Ok, so drawers are painted and body is stained! Just one thing missing: hardware. The RAST dressers come with ugly wooden pulls, totally not suitable for this pretty piece. Lindsay’s post pointed me to the perfect source for drawer pulls at Lee Valley.

Like Lindsay, I chose the 51x43mm in antique gold. And they are gorgeous. I did look around local sources to see if I could find similar pulls or anything I’d like better, but honestly, these are stunning and the price can’t be beat.

Only one problem: Lee Valley accidentally left out a pull from my order (there was an empty unsealed bag for it, so it must have fallen out and the person filling the order didn’t notice), and another pull was missing a bolt. Major props to Lee Valley, though, because when I emailed them about it, they replied back within hours (on a SUNDAY!) apologizing and promising to send replacements ASAP. Kudos to them!

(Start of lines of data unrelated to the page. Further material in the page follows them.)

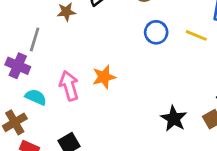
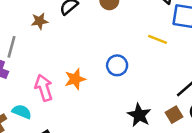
blue circle: (156, 32) -> (117, 65), moved
cyan semicircle: (36, 97) -> (22, 112), moved

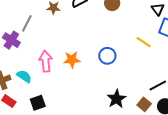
brown square: (174, 115) -> (144, 104), turned -32

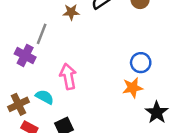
orange star: (72, 60) -> (133, 88), moved

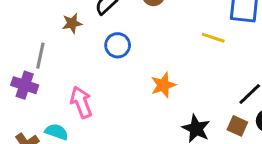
blue circle: (141, 63) -> (118, 45), moved
orange star: (133, 88) -> (163, 85), moved

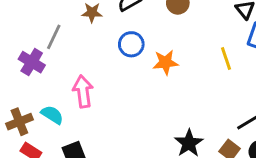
yellow line: (213, 38) -> (226, 59), turned 40
orange star: (163, 85) -> (166, 62), moved

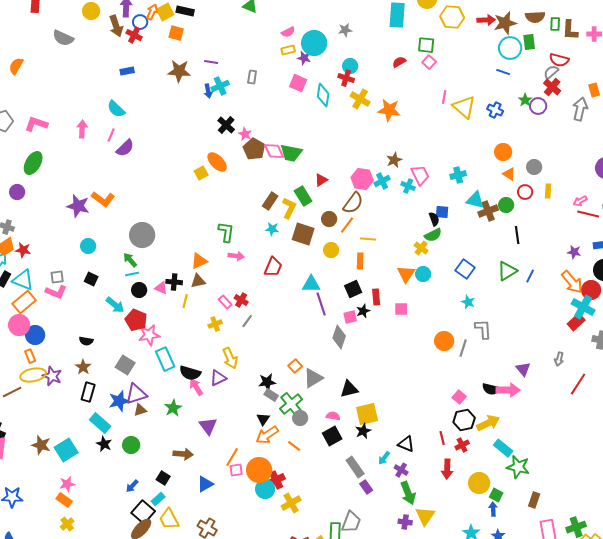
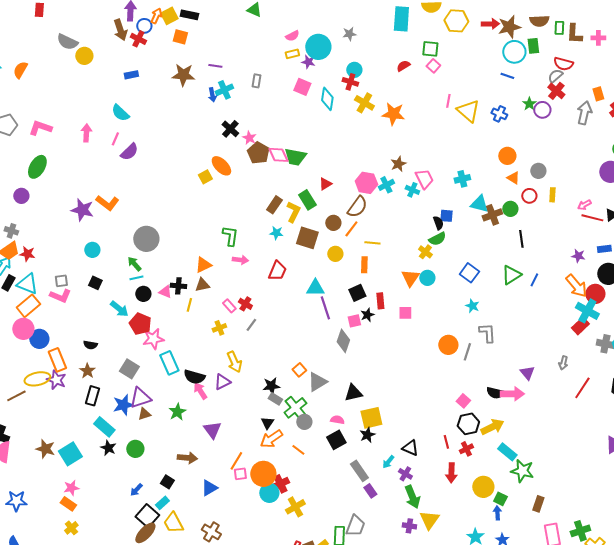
yellow circle: (91, 11) -> (84, 56), moved
orange rectangle: (30, 356) -> (57, 360), moved, size x1.6

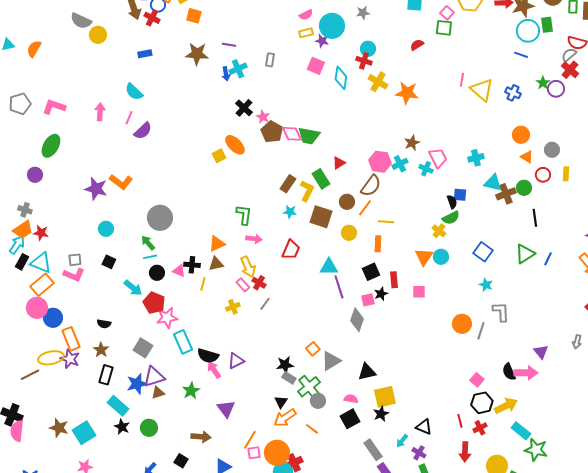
pink square: (433, 66) -> (447, 13), moved
yellow arrow: (234, 362) -> (248, 267), moved
black semicircle: (495, 393) -> (509, 372), turned 54

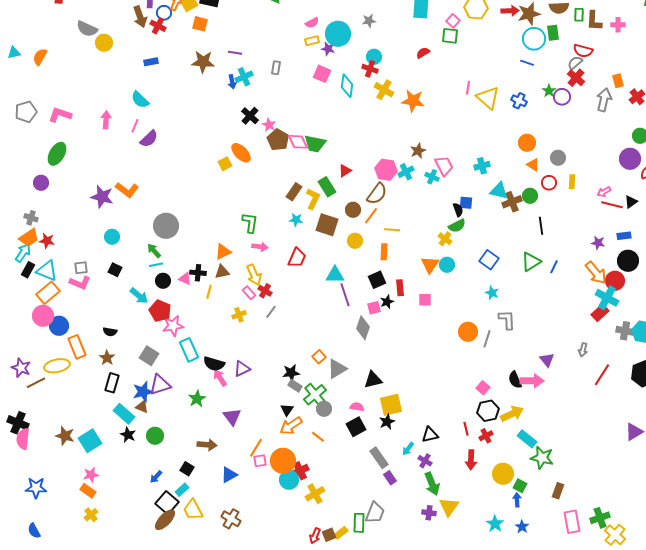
purple star: (70, 359) -> (21, 368), moved
brown triangle: (158, 393) -> (142, 407), moved, turned 40
black triangle: (424, 427) -> (430, 435), turned -36

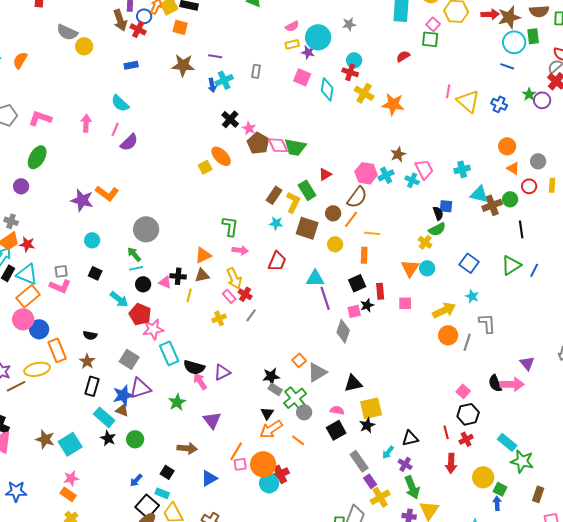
yellow arrow: (512, 414) -> (444, 310), moved
cyan rectangle: (182, 490) -> (162, 493), turned 64
yellow cross: (315, 494) -> (380, 497), moved

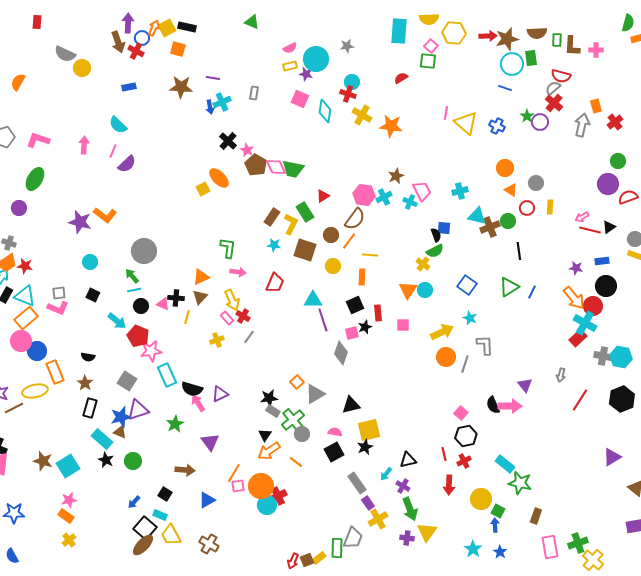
brown triangle: (202, 275) -> (200, 297), turned -35

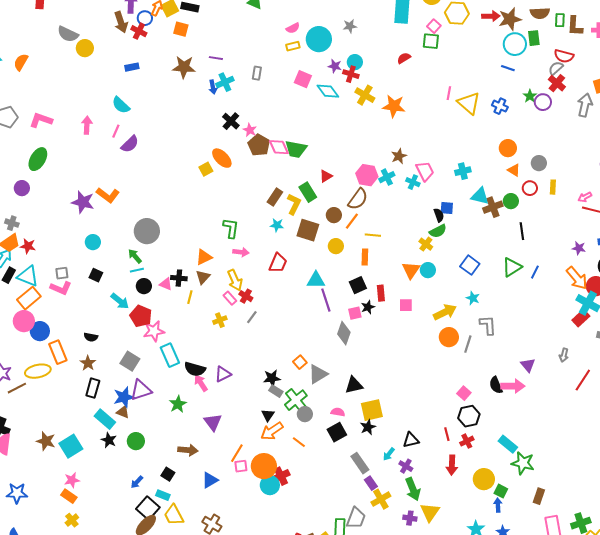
purple star: (306, 74) -> (335, 66), moved
cyan diamond: (325, 111) -> (328, 91), turned -45

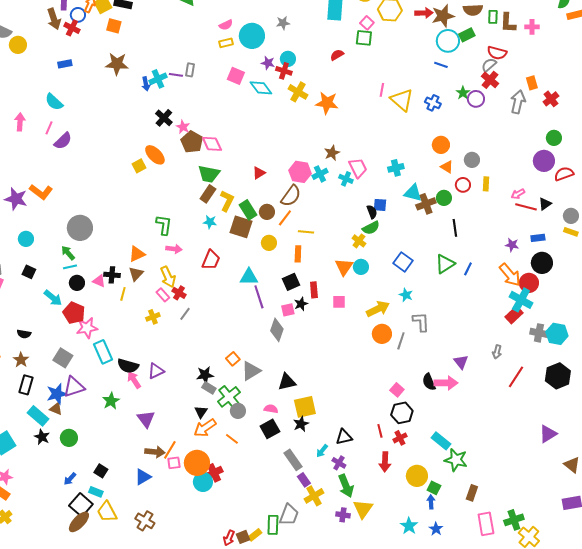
green rectangle: (534, 38) -> (467, 35), turned 70
purple line: (216, 58) -> (176, 75), moved
green trapezoid: (296, 149) -> (209, 174), moved
green rectangle: (308, 192) -> (248, 210), moved
brown arrow: (188, 450) -> (155, 452), moved

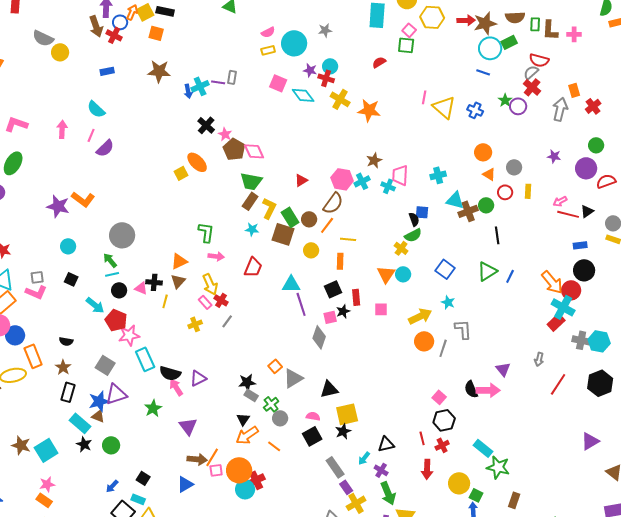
pink trapezoid: (358, 168) -> (400, 175), turned -150
purple star: (512, 245) -> (554, 156), moved
green cross: (229, 397) -> (271, 404), size x0.7

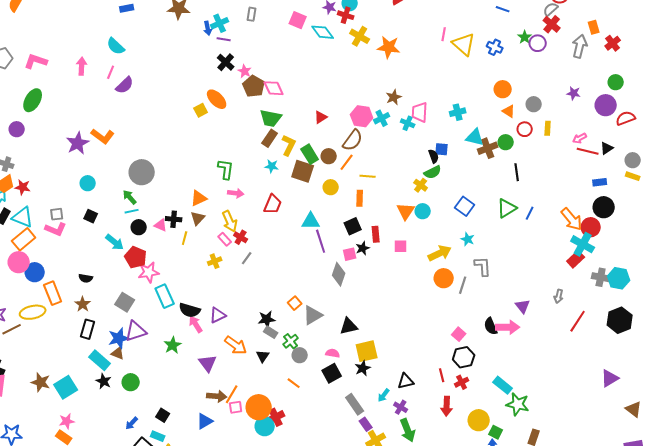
purple line: (218, 82) -> (224, 39), moved
purple star: (58, 206) -> (78, 143), turned 30
orange arrow: (247, 435) -> (236, 345), moved, turned -110

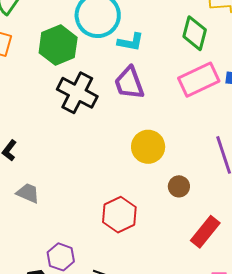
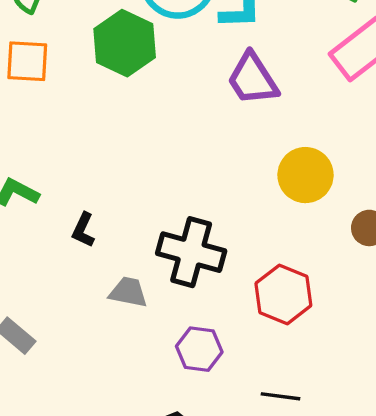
black cross: (77, 93) -> (191, 252), moved
purple hexagon: (61, 257) -> (199, 349), moved

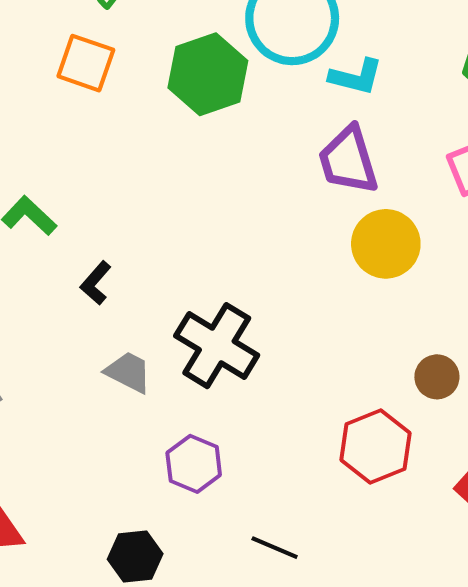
yellow circle: (305, 175) -> (386, 244), moved
red hexagon: (283, 294) -> (376, 446), moved

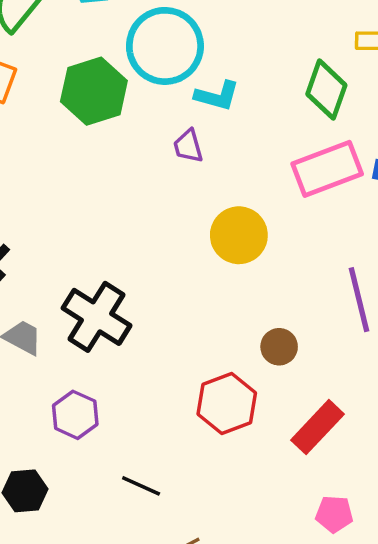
purple trapezoid: (348, 160) -> (188, 146), moved, size x0.6

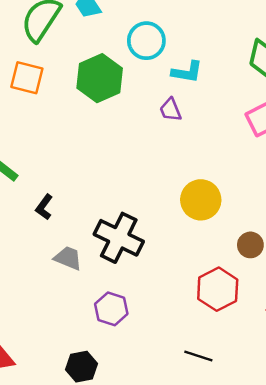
cyan circle: (165, 46) -> (146, 41), size x0.7
yellow circle: (239, 235) -> (201, 200), moved
black line: (141, 486) -> (198, 356), moved

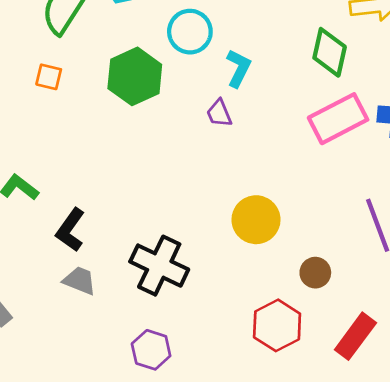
cyan L-shape: (187, 72) -> (238, 68), turned -72
orange square: (27, 78) -> (49, 77), size x0.7
black L-shape: (44, 207) -> (70, 230), size x1.4
gray trapezoid: (68, 258) -> (80, 281), moved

Once I had all my drawer pulls, I could finally put these babies together!

So that’s how it was done! You already know what the finished product will look like (duh, I’m straight-up copying Lindsay’s version). But I’ll show you what they look like in our house tomorrow!


Rachel said...

I can already tell that it looks AWESOME!!!

Tina said...

You are such a tease! I'd be back tomorrow regardless anyway, you know...

Anonymous said...

So I bought the same ring pulls for my rast dresser and they are wobbly! The screws don't go all the way in the ring pulls so they are not tight on the dresser. Did you have the same problem?

Sarah said...

@Anonymous, I did! They are a bit too long, but nothing a washer can't fix... and not so bad that I've bothered to get washers yet. I forgot to mention that, thanks for pointing it out!

Anonymous said...

Good to know! I am probably going to pick up some washers today!